* **The task**
Return the part of the court opinion on the motion for rehearing from "There were five" up to and including "the partnership issue.", copied word for word.

* **Selected extract**
There were five appealed issues that the court addressed in its Memorandum
Opinion affirming the lower court’s opinion. Huntsville Golf asks that the court
reconsider only one of them – namely, whether the Appellee (Whitney Bank) released
any claim to the Chatelain bankruptcy estate when it formed a “Sharing Agreement”
with the Estate of Robert Brindley, Sr. (the Brindley Estate). Huntsville Golf argues
that this court misconstrued Louisiana law in finding that Whitney Bank had not
created a general partnership with the Brindley Estate when it consented to the
Sharing Agreement. Moreover, Huntsville Golf contends that this court wrongly
determined facts in reaching this issue. The company asks the court to remand the
matter to the bankruptcy court so that the latter may conduct an evidentiary hearing
and formally make factual findings on the partnership issue.
This court finds that the existence of a partnership vel non between Whitney
Bank and the Brindley Estate is an issue unnecessary to resolving the matters
Hunstville Golf appealed to this court. Accordingly, the court will DENY the Motion
for Rehearing.

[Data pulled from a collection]
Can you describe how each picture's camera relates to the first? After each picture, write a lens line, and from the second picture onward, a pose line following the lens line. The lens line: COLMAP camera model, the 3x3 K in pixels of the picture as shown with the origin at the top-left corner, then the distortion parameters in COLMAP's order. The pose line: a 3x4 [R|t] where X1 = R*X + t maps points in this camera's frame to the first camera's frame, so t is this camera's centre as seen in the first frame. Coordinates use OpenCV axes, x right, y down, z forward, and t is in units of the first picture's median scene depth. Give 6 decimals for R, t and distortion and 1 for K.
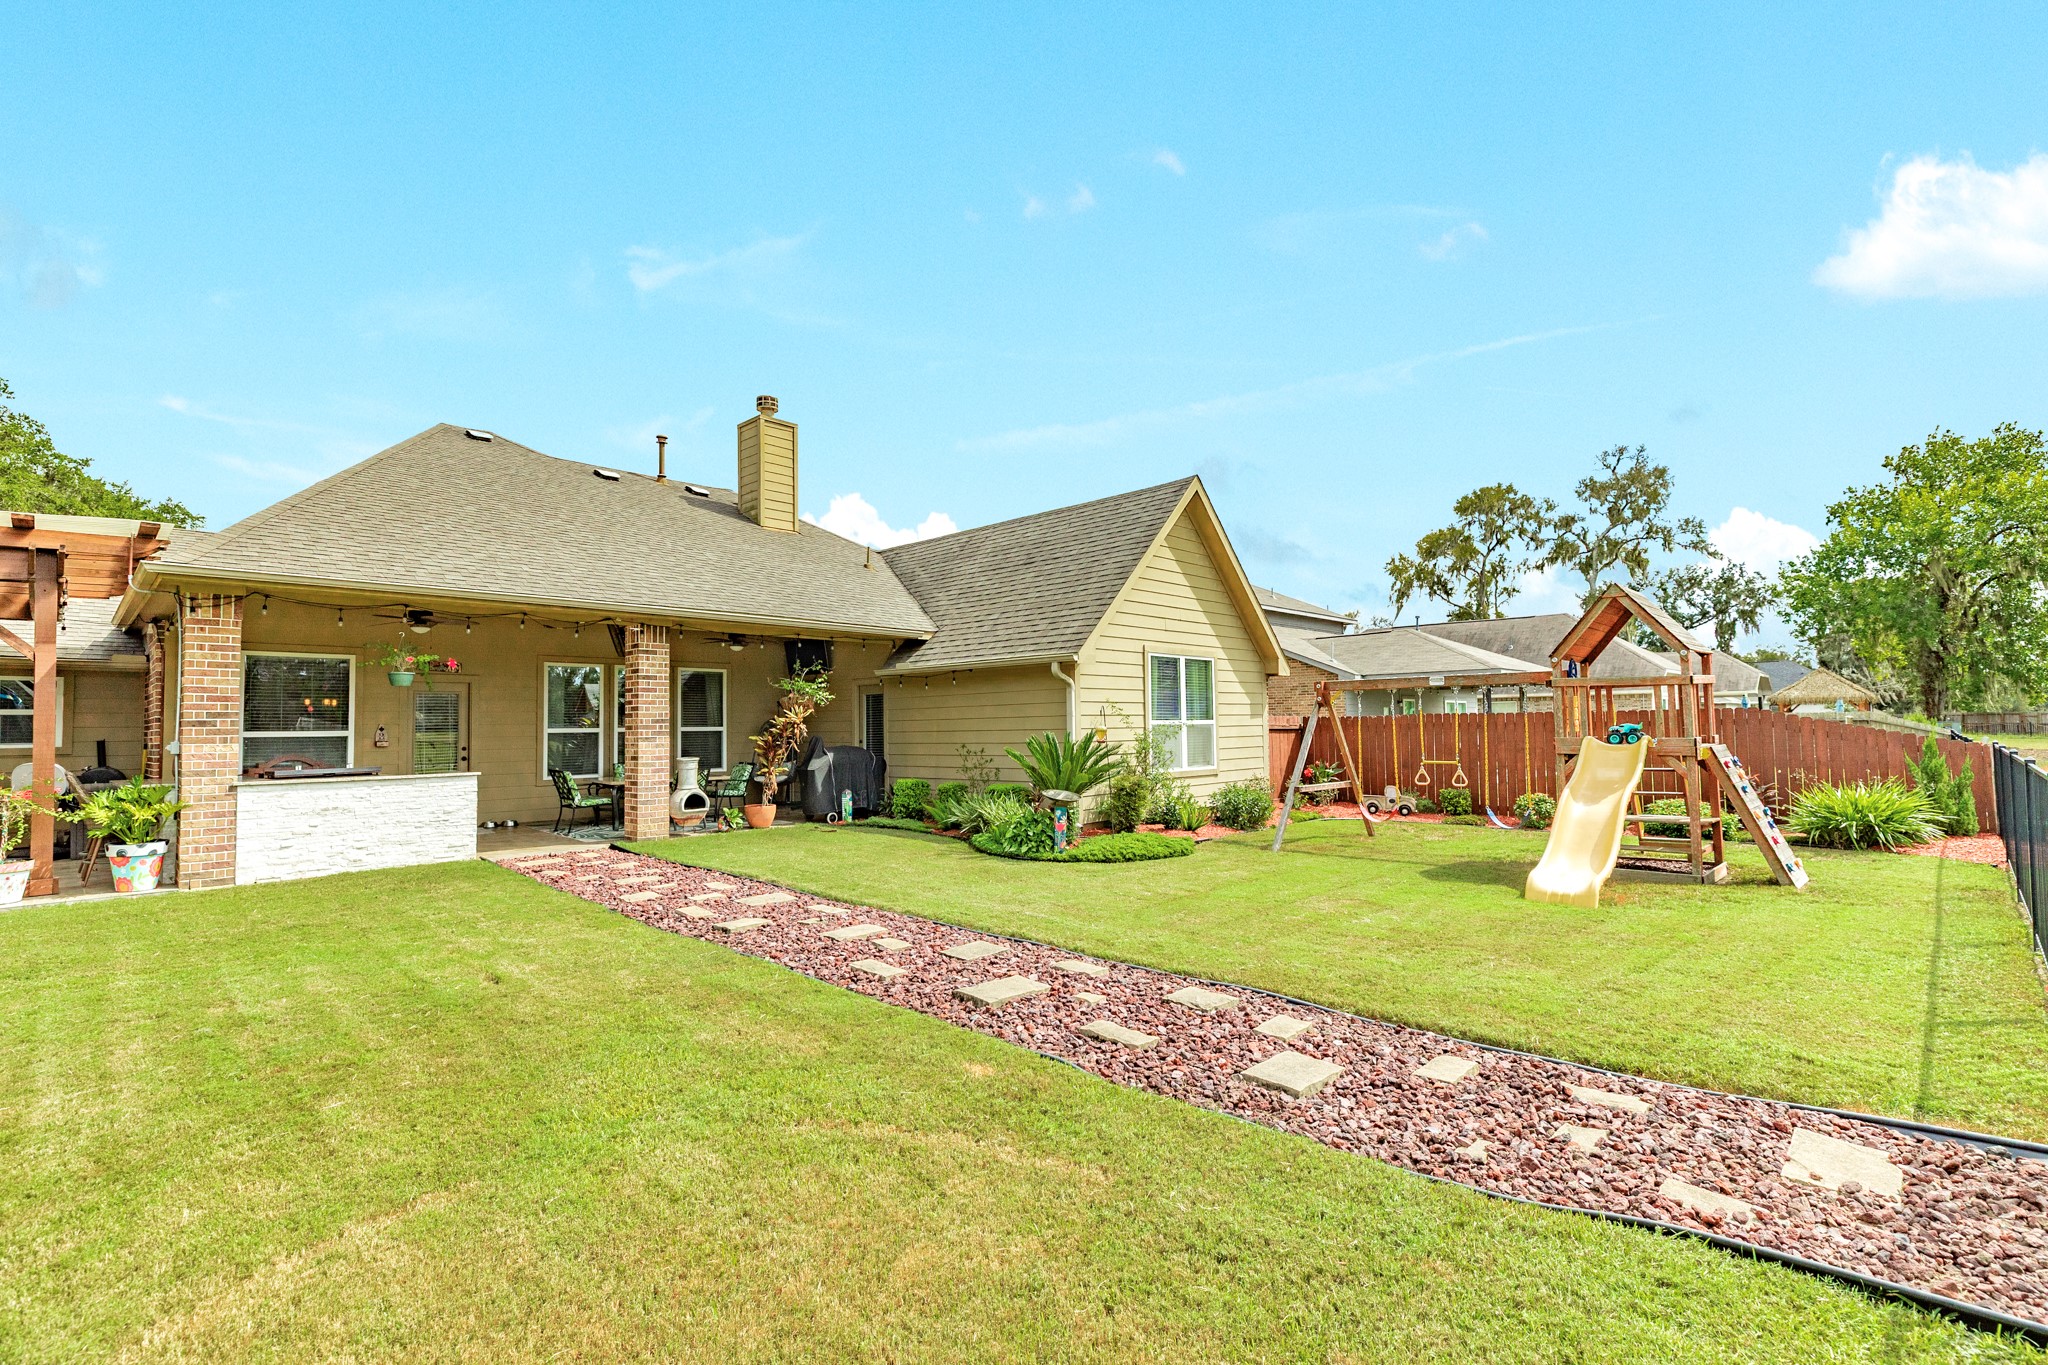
lens RADIAL K [[917.1, 0, 1024.0], [0, 917.1, 682.5], [0, 0, 1]] dist [0.001332, 0.000387]
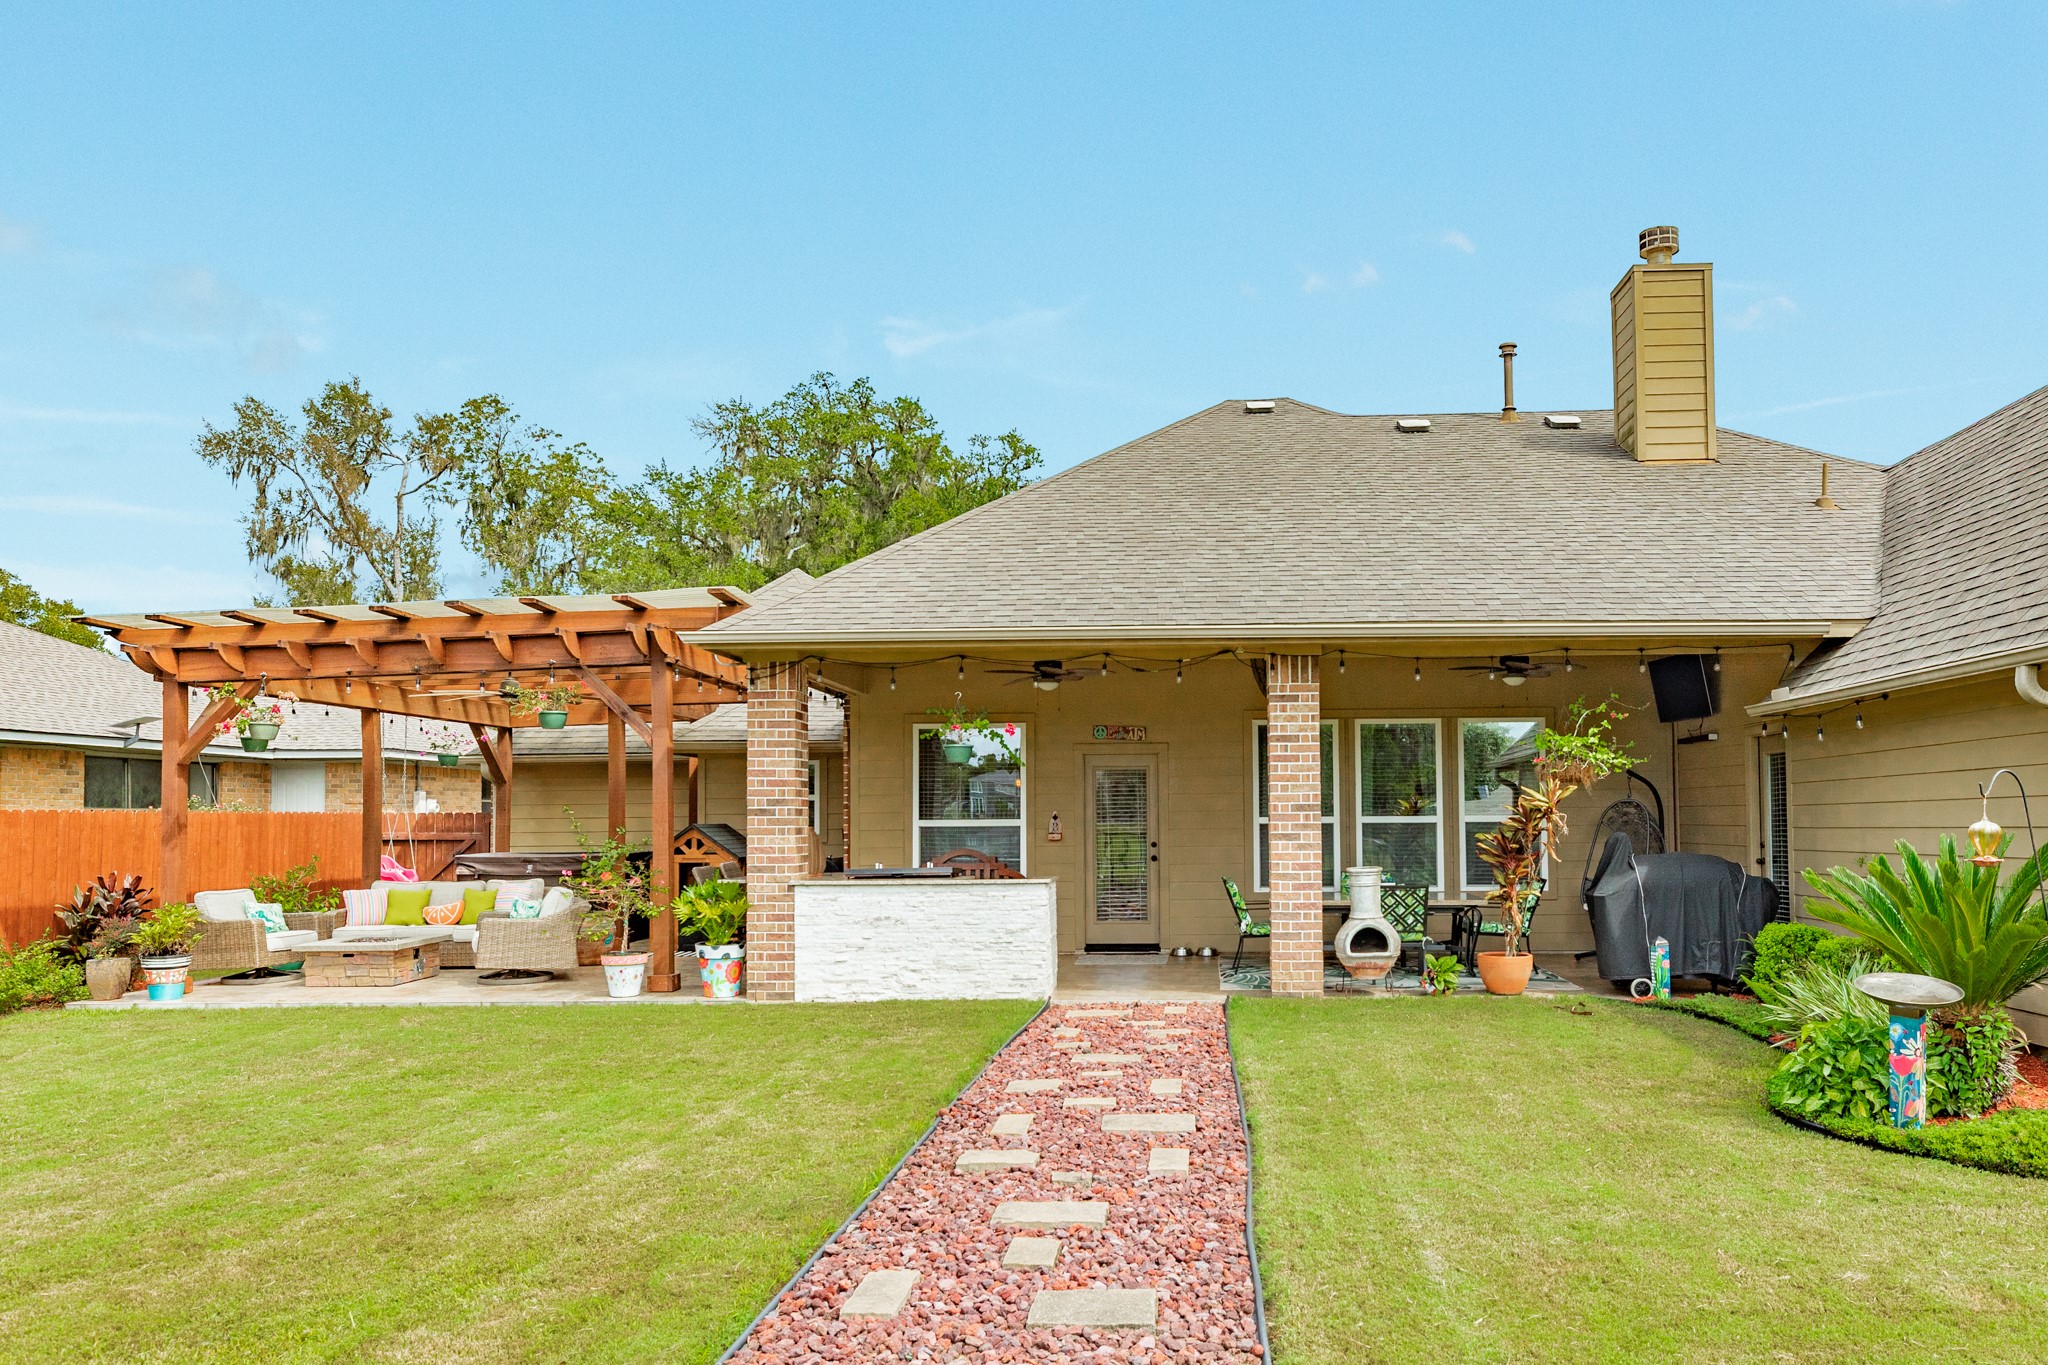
lens RADIAL K [[1428.3, 0, 1027.9], [0, 1428.3, 758.2], [0, 0, 1]] dist [0.009666, 0.000976]
pose [[0.659066, -0.025966, -0.751636, 0.242838], [0.035113, 0.999376, -0.003736, 0.006409], [0.751265, -0.023930, 0.659567, 0.249152]]
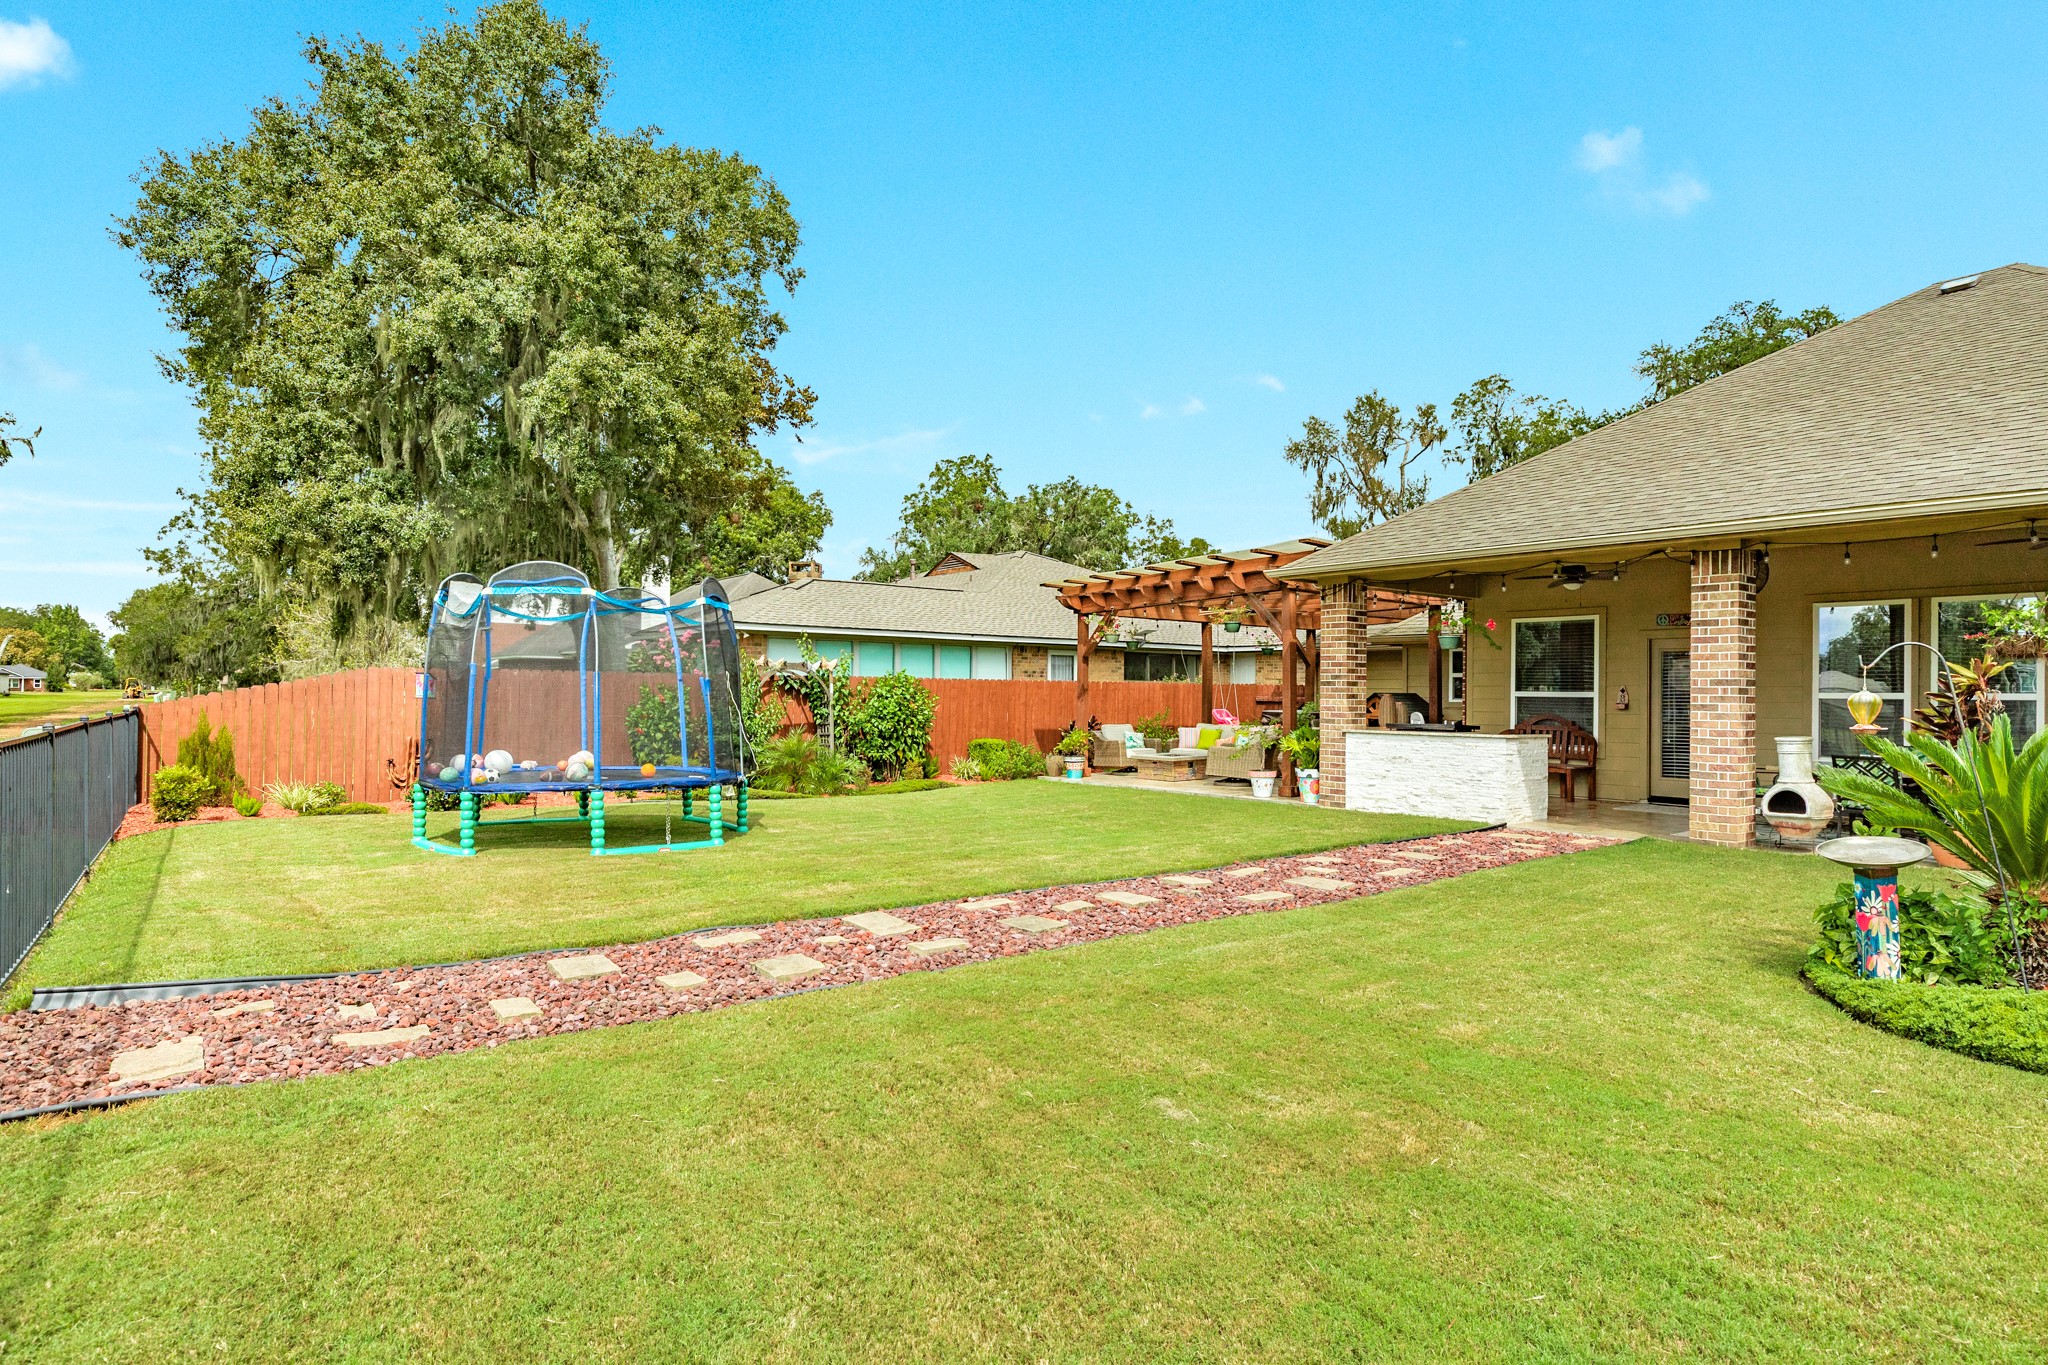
lens RADIAL K [[1086.6, 0, 1024.0], [0, 1086.6, 682.5], [0, 0, 1]] dist [-0.004569, -0.001366]
pose [[-0.150271, 0.000148, -0.988645, 0.606266], [0.039637, 0.999197, -0.005875, 0.029304], [0.987850, -0.040070, -0.150157, 0.671731]]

* **Task response**
There were five appealed issues that the court addressed in its Memorandum
Opinion affirming the lower court’s opinion. Huntsville Golf asks that the court
reconsider only one of them – namely, whether the Appellee (Whitney Bank) released
any claim to the Chatelain bankruptcy estate when it formed a “Sharing Agreement”
with the Estate of Robert Brindley, Sr. (the Brindley Estate). Huntsville Golf argues
that this court misconstrued Louisiana law in finding that Whitney Bank had not
created a general partnership with the Brindley Estate when it consented to the
Sharing Agreement. Moreover, Huntsville Golf contends that this court wrongly
determined facts in reaching this issue. The company asks the court to remand the
matter to the bankruptcy court so that the latter may conduct an evidentiary hearing
and formally make factual findings on the partnership issue.